Page 12 of Bonded in Death

“Coffee, please?”

“Coffee, right. Two. Let’s get the vic’s ’link and the tablet I found in his shoulder bag to EDD after we check at the shuttle station. The killer wasn’t worried about that, either, but you never know. You never know,” she repeated, and used the in-dash to contact Roarke.

He sat at his desk in his home office, and lifted his eyebrows.

“Case closed already?”

“Nowhere near. Do you know a Giovanni Rossi, out of Rome?”

“The name doesn’t strike.”

“Seventy-nine, retired, cybersecurity. Gray and brown, big mustache. Wife—more than four decades—Anna Maria née Adolphi.”

“Your victim, I assume, and no. But let me check on retired employees in Rome. Why do you think I know your victim?”

“Just covering a base. He had a facsimile of my cop card in his fist. With a message printed on the back.”

Roarke’s eyes went hard. “A threat to you?”

“No. It called Rossi the Wasp.

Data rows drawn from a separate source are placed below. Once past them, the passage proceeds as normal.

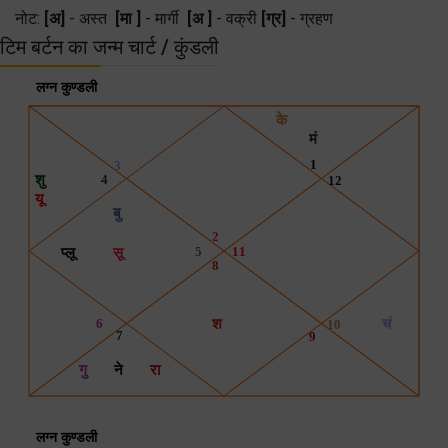
नोट:
[अ]
- अस्त
[मा ]
- मार्गी
[अ ]
- वक्री
[ग्र]
- ग्रहण
टिम बर्टन का जन्म चार्ट / कुंडली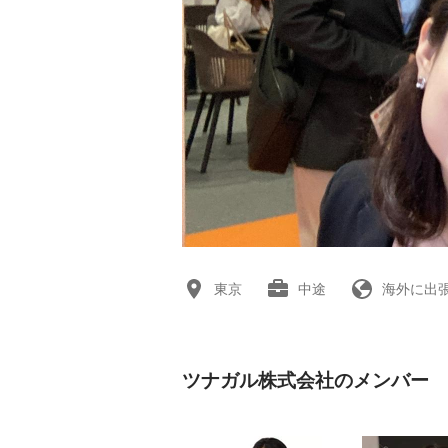
東京
中途
海外に出
ツナガル株式会社のメンバー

Does that mean anything?”

“It doesn’t, no.”

“Okay. Long shot anyway.”

“I’ll run that check before I leave for the office. If I find anything, I’ll tag you.”

“Thanks. Later.”

“You mind my cop.”

“I already am.”

“A good hunch,” Peabody said. “He could’ve done some work for Roarke, and that connects you. Otherwise, it stays weird.”

“The other angle’s the cybersecurity. Maybe he played a part in sending someone over, and this is a revenge killing. A team,” Eve speculated, “of twelve. Which seems like a lot to work a single cyber case, but we’ll consider a big one. Maybe busted a syndicate.”

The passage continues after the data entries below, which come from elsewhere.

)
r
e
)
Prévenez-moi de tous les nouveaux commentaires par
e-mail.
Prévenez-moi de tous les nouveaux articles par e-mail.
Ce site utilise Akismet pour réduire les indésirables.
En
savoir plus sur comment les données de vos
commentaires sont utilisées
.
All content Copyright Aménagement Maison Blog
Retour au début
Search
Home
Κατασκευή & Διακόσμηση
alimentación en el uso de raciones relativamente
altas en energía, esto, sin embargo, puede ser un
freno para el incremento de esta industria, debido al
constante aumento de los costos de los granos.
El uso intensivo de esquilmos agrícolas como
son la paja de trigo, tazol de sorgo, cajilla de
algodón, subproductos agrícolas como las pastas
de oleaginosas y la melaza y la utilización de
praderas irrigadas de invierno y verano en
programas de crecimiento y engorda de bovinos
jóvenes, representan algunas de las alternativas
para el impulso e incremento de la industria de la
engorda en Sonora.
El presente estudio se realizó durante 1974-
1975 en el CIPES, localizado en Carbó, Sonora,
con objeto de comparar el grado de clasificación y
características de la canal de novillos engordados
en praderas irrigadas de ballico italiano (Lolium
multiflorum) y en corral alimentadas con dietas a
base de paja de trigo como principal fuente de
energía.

“What was it? Fawn, Hawk, Rabbit,” Peabody remembered. “Already dead? That leaves the eight. And the message said there’d only be one. Why leave one if you’re on a vendetta?”

“The killer, or the one who hired the hit, is the one who’ll be left.”

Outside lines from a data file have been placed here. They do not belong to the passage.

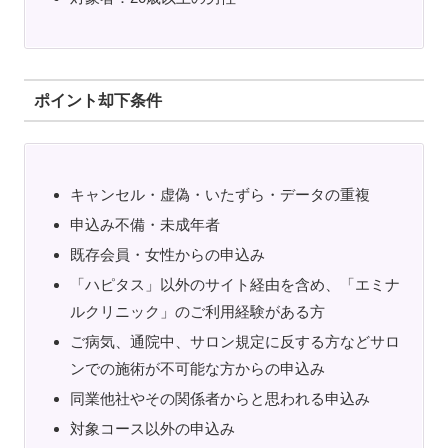
ポイント却下条件
キャンセル・虚偽・いたずら・データの重複
申込み不備・未成年者
既存会員・女性からの申込み
「ハピタス」以外のサイト経由を含め、「エミナ
ルクリニック」のご利用経験がある方
ご病気、通院中、サロン規定に反する方などサロ
ンでの施術が不可能な方からの申込み
同業他社やその関係者からと思われる申込み
対象コース以外の申込み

“Someone the victim worked with then. Maybe on the take, and the others helped bust him?”

“It’s a theory.” A reasonably solid one, Eve thought. “Picked him up on the West Side, but drove across town to dump the limo and body. Maybe needed that much time for the poison to do the job. We’ll get a look at the security feed, and whoever picked Rossi up.”

At the international shuttle station, she left the car, On Duty light flipped on, at the curb. Inside, a group of travelers had the glazed look of red-eyepassengers. Others standing in the waiting areas let out squeals, calls of greeting.

People hugged, kissed, and some got teary.

Others in suits or uniforms held up passenger names.

“Could’ve got the vic that way. Hold up his name. ‘Hello, Mr. Rossi, I’m Chuck with Deadly Limo Service. How was your flight?’”

Peabody let out a half laugh. “Or ‘I’m Suzanne with Murders R Us.’”

“Yeah, could be a woman. Women go more for poison.”

Eve made her way to Security, held up her badge.